Molinari stays in front of Westwood at HSBC

Published November 05, 2010

| Associated Press

Francesco Molinari holed out for eagle from the 13th fairway, matched the lowest score of the third round and still had to make a 10-foot birdie putt on the last hole to keep the lead over Lee Westwood in the HSBC Champions on Saturday.

Westwood looked like he might finally catch up when he chipped from just off the green on the par-5 18th to tap-in range for birdie and a 5-under 67. Molinari, who had to lay up on the hole, knocked in his putt from the back of the green for a 67.

They have been separated by one shot after every round, and the duel figures to be settled Sunday at Sheshan International.

Molinari was at 14-under 202.

"It was a really eventful round, and it was a bit of a roller coaster, because I hit some great shots and some not-so-great shots," Molinari said. "All in all, I'm obviously very happy. To still be one in front of Lee going into Sunday, it's a really good position."

Luke Donald of England was about the only player keeping this from being a two-man race. He had a 68 and was four shots behind.

Westwood at least was assured of keeping his No. 1 ranking for another week as the other three players with a chance to overtake him faltered on a breezy afternoon.

Tiger Woods hooked his tee shot into the water on the par-5 second hole for the second straight day, and his back-to-back bogeys early in the round stalled him. He shot a 73 and was 11 shots out of the lead.

Barring a most improbable comeback, Woods will end his PGA Tour season without a victory for the first time in his career. He will have had 14 years with at least one victory, three years short of the record held by Arnold Palmer and Jack Nicklaus. And approaching his 35th birthday, this is not a streak he can start over.

"Not a very good day," Woods said. "I missed a lot of makable putts, didn't hit the ball very well and just never got anything going."

Defending champion Phil Mickelson also took bogey on the second hole, his from the trees, and shot a 76 to fall back to even-par 216. PGA champion Martin Kaymer had a 74 and was at 1-under 215.

This World Golf Championship event sure had a European feel to it in Shanghai.

The top six players are European Tour members. Ross Fisher rallied for a 69 and was in the group at 8-under 208 that included Ernie Els (71) and Richie Ramsay (71).

Padraig Harrington was in the group at 6 under thanks to the shot of the tournament — he holed a fairway metal for an albatross on the par-5 14th hole, although he dropped two shots after that in his round of 70.

Els overcame a 38 on the front nine to at least give himself a chance of joining Woods and Mickelson as the only players to win two World Golf Championships in the same year.

Westwood had a chance to take the lead on the 16th with a chip into 4 feet for a great look at birdie. Molinari hit a poor wedge, then ran his birdie putt some 10 feet by the hole. But the Italian saved his par, and Westwood missed his birdie.

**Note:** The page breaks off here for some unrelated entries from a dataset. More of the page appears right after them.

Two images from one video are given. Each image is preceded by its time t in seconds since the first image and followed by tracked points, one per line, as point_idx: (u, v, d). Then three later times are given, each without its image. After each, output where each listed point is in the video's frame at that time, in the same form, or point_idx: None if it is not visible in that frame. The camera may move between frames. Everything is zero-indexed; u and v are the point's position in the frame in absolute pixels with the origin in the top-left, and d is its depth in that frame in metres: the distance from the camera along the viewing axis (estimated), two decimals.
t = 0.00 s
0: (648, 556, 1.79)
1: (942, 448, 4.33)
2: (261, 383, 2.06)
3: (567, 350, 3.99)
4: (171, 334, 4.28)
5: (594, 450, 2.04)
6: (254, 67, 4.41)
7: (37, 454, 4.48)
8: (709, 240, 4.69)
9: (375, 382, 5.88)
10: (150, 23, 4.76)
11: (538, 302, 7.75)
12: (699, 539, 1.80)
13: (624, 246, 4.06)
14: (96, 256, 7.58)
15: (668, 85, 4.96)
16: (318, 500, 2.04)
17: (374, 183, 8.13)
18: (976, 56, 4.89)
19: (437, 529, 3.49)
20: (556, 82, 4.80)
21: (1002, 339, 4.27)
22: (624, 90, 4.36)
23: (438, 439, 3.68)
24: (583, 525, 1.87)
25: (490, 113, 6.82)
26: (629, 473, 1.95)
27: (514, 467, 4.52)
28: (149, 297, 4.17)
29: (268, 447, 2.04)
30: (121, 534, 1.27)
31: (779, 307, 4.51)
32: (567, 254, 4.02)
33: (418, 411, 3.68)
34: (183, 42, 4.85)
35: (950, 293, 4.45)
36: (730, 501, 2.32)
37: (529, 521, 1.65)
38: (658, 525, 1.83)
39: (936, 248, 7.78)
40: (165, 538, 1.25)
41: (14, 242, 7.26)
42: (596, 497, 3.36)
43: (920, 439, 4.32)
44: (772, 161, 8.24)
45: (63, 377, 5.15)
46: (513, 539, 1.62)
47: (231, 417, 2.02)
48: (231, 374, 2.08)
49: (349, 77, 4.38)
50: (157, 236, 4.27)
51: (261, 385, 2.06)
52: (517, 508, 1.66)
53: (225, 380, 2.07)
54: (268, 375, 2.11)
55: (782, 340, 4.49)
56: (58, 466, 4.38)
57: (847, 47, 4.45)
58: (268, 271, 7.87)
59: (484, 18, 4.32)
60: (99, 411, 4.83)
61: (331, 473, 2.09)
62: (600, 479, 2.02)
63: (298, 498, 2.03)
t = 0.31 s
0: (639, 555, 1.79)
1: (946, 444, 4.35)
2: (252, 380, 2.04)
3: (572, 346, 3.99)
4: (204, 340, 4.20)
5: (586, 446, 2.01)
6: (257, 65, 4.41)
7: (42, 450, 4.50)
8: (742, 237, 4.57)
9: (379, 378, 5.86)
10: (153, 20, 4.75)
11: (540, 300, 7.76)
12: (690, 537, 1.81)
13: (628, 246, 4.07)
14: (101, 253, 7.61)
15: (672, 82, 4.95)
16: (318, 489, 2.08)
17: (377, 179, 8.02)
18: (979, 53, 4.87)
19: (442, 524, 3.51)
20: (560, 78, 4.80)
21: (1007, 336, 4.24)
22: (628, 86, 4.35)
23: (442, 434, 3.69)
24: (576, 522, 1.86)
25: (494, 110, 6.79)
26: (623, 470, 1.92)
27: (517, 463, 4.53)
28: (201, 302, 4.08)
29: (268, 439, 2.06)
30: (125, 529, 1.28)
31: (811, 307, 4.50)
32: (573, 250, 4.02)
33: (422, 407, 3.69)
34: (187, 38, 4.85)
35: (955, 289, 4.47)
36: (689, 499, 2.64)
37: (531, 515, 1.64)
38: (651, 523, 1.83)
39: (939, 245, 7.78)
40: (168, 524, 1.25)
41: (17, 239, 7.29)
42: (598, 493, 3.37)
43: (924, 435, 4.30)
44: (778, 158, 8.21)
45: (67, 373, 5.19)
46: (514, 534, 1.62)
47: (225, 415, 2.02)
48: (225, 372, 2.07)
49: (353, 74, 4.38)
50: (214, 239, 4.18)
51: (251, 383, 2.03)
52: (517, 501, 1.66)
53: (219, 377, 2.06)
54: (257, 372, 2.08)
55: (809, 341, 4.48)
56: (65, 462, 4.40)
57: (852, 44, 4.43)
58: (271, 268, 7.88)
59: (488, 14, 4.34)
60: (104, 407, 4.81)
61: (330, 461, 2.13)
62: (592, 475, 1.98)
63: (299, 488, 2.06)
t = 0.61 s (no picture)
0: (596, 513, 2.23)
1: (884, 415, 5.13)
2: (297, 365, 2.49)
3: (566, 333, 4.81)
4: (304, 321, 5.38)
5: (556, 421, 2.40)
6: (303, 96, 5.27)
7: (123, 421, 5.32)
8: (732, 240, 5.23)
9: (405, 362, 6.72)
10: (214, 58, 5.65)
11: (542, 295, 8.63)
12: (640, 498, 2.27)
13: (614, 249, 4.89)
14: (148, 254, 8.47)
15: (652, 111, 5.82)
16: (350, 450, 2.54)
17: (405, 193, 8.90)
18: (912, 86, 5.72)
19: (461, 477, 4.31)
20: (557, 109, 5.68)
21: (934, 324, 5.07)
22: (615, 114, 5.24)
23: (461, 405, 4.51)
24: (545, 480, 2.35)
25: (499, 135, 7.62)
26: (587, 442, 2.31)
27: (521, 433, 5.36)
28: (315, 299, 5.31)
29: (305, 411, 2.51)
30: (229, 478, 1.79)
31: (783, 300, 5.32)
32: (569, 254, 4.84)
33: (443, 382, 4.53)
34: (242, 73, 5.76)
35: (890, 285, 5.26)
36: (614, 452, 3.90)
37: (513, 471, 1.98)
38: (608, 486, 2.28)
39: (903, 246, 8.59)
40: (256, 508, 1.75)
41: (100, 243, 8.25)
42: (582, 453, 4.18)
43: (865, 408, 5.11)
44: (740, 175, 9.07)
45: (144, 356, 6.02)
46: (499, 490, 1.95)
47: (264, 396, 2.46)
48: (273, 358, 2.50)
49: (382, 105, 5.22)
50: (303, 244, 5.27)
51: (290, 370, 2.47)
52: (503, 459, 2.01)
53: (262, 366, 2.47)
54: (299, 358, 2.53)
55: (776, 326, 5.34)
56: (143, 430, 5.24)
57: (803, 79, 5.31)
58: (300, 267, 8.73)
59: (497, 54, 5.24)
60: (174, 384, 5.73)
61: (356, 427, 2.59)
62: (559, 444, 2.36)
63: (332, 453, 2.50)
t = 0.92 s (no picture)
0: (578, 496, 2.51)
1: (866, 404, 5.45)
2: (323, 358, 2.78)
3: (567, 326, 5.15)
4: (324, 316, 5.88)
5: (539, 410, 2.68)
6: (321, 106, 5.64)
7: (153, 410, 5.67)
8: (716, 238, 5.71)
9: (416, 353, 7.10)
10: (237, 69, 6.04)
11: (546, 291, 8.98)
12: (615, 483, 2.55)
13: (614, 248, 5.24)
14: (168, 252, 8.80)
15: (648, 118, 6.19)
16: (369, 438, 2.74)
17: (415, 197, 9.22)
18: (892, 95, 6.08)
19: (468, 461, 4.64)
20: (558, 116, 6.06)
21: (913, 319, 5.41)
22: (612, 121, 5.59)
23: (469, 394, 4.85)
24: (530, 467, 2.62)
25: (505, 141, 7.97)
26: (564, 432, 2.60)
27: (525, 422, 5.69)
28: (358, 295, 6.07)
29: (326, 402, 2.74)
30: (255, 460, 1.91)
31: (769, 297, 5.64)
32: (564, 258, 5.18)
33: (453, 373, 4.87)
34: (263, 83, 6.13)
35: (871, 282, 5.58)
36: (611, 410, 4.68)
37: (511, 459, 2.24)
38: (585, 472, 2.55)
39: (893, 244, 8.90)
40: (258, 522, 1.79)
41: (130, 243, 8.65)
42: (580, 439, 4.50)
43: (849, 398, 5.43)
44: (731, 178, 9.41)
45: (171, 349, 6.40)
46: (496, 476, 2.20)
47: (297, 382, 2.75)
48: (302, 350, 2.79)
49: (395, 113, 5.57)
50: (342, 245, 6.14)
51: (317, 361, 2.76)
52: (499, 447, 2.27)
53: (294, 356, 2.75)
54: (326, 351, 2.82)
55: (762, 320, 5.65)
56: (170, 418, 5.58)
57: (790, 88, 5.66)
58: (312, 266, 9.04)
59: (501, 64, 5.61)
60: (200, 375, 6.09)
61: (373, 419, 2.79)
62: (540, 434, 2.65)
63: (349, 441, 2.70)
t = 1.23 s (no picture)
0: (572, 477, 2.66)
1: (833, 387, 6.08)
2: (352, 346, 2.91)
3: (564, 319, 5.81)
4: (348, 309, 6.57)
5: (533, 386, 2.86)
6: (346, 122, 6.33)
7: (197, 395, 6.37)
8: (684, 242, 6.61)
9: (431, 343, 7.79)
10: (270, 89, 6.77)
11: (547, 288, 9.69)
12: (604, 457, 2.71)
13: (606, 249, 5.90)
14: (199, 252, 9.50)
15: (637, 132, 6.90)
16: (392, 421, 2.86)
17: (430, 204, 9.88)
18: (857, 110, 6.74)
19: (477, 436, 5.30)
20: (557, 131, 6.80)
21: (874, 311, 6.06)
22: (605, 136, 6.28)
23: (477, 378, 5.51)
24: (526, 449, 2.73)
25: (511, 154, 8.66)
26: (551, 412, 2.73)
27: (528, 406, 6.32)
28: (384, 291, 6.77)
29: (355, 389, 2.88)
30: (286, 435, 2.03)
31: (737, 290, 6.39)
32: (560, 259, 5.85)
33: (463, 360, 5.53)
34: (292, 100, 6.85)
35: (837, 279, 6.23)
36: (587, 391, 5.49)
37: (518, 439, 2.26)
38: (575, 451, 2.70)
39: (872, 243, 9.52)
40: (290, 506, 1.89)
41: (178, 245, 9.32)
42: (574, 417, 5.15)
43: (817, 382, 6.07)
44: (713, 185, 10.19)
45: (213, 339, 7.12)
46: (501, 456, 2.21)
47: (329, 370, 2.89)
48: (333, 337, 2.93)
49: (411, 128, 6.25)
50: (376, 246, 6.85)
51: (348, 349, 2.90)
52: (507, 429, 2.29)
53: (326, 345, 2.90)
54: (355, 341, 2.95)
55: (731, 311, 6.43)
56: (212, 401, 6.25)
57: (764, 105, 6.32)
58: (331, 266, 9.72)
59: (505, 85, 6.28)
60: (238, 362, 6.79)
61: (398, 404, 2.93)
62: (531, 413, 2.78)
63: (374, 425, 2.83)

Molinari and Westwood were tied early in the round, but Molinari kept his nose in front, then built a cushion with his soft 7-iron into the breeze from 160 yards on the 13th that cleared a ridge and rolled into the cup. He never saw it go in, tamping down his divot when he the roar from the gallery got his attention.

Westwood followed with a 9-iron to 6 feet for birdie, which at least kept him close.

For Molinari, it's another shot at No. 1.

He faced Woods in singles at the Ryder Cup, only to watch the former No. 1 put on a dazzling display of shotmaking. Woods was 9 under through 15 holes when he won the match.

Now he gets the new No. 1, and Molinari doesn't see much difference.

"It's quite similar," Molinari said. "They are both exceptional players. Tiger played really well at the Ryder Cup against me, and Lee is playing very well this week."

Westwood was thrilled to reach No. 1 in the world for the first time in his career, and he has quickly put that behind him. He said his only goal this week was to win a World Golf Championship, which he emphasized after having already answered the question.

Taking back the microphone in his news conference, Westwood added, "I see my name and the scores. And right now, I'm one behind."

He was most happy with keeping bogeys off his card, and with the fact his right ankle has felt as good as it has since he took his long breaks from tour the first week in August.